Il Teatro Parioli, gli ospiti più celebri, la colonna sonora indimenticabile. A quasi un anno dalla morte, il modo migliore per celebrare Maurizio Costanzo è stato di riunire i suoi amici nel luogo dove è nato, e per tanti e tanti anni è andato in scena, uno degli spettacoli decisivi della tv italiana: il Maurizio Costanzo Show. In Italia la tv si divide tra un prima e un dopo la nascita nel 1982 del talk show che ha disegnato l'identikit definitivo di un genere tuttora popolarissimo. Allora stasera 20 febbraio in seconda serata su Canale 5 andrà in onda Dedicato a... Maurizio Costanzo condotto da Fabio Fazio con Maria De Filippi. In scena, da Fiorello a Mentana a Sgarbi, Platinette e Iacchetti, sono arrivati i protagonisti ricorrenti del talk show più longevo della tv italiana (42 edizioni), quello che ha più imitazioni della Settimana Enigmistica ma che non è replicabile per il motivo più ovvio: manca lui. E forse adesso, a ridosso dell'anno dalla sua scomparsa il 24 febbraio 2023, si capisce meglio ancora l'importanza che ha avuto il «Codice Costanzo» nell'intrattenimento e nell'informazione italiana.
Intanto è arrivato prima di tutti, mescolando il «basso» e l'«alto» con quello che con il suo humour disincantato chiamava «fritto misto». Prima di Costanzo, gli incontri tv erano impaludati nelle convenzioni, riunivano magari professoroni, primi ministri e teorici specchiati che però faticavano a raggiungere la destinazione finale, ossia il pubblico della Rai. Erano dimensioni parallele ma non comunicanti con quelle dell'uomo della strada, informate e utili per carità, ma incomprensibili ai più. Costanzo, che già a fine anni Settanta dopo Bontà Loro aveva un curriculum gigantesco e prestigioso, cambia le carte in tavola. Arrivano ciò che mancava a una tv popolare, ossia i protagonisti di storie comuni ma fuori dal comune, quelli che diventano esempi negativi o positivi e comunque fanno discutere. E fanno discutere su temi veri, non su fuffa. Oltre a loro ci sono attori, politici, musicisti, letterati, primi ministri, premi Nobel, capi di stato.

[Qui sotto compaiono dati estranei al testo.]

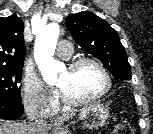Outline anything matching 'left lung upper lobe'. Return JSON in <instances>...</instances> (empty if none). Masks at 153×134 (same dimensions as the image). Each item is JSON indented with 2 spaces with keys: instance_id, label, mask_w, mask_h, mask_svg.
Segmentation results:
<instances>
[{
  "instance_id": "1",
  "label": "left lung upper lobe",
  "mask_w": 153,
  "mask_h": 134,
  "mask_svg": "<svg viewBox=\"0 0 153 134\" xmlns=\"http://www.w3.org/2000/svg\"><path fill=\"white\" fill-rule=\"evenodd\" d=\"M66 24L81 48L98 58L115 79L132 78L125 48L107 21L92 12L82 11L69 15Z\"/></svg>"
}]
</instances>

Oggi sembra quasi impossibile, ma al Costanzo Show sono passati Michail Gorbaciov, Donald Trump, Michelangelo Antonioni, Giovanni Falcone, Mastroianni Gassmann Manfredi e Sordi, Carmelo Bene, Spadolini e Andreotti, Robin Williams e Paola Borboni giusto per citarne qualcuno. Ha fatto campagne sociali, si è schierato coraggiosamente contro la mafia (inutile ricordare l'attentato di Via Fauro a Roma nel 1993), è stato centrale nelle campagne elettorali senza mai prendere posizione.
In pochi anni, il Maurizio Costanzo Show diventa un crocevia indispensabile per l'opinione pubblica italiana. Tanto per fare un esempio, nel 1991 lo speciale sulla morte di Libero Grassi, condotto in alternanza con Michele Santoro, arrivò a quasi dieci milioni di telespettatori. Ma il Costanzo Show non era solo quello. Era disimpegno, anche. C'erano momenti di divertimento totale con artisti come Villaggio (che gli era molto debitore), Bisio, Vergassola, Gioele Dix, autentici mattatori dello spettacolo.
E c'era anche la musica. Non a caso questa sera, in Dedicato..., Giorgia canta Se telefonando, scritta proprio da Costanzo con Ghigo De Chiara per l'arrangiamento di Ennio Morricone. Al Costanzo Show passavano tanti cantanti, e non erano mai passaggi esclusivamente promozionali perché tiravano fuori lati inediti, spesso del tutto inattesi. Di certo il merito era di questo giornalista difficile da riassumere in una sola definizione. Costanzo non aveva una tecnica di intervista. Era Costanzo. Come ha scritto Gian Paolo Caprettini «è un pontefice dell'interruzione. Riesce cioè a far dire, a far seguitare la conversazione e il ragionare, inframmezzandosi al discorso altrui e nello stesso tempo rendendolo possibile». È il modo migliore, e anche il più inimitabile, per trovare notizie, creare curiosità, diventare indispensabile. Per decenni, il Costanzo Show è stato un appuntamento pressoché indispensabile della tv, non a caso era diventato il «salotto mediatico» più influente e, di conseguenza il più desiderato.
E allora ben venga che Verdone (memorabile anche questa volta), De
Sica, Arbore, Covatta, Bonolis, Mara Venier e tanti altri si siano ritrovati là dove è iniziato tutto, ossia al Parioli, per ricordare, su quelle note indimenticabili, un'epoca che è appena finita ma sembra già così lontana.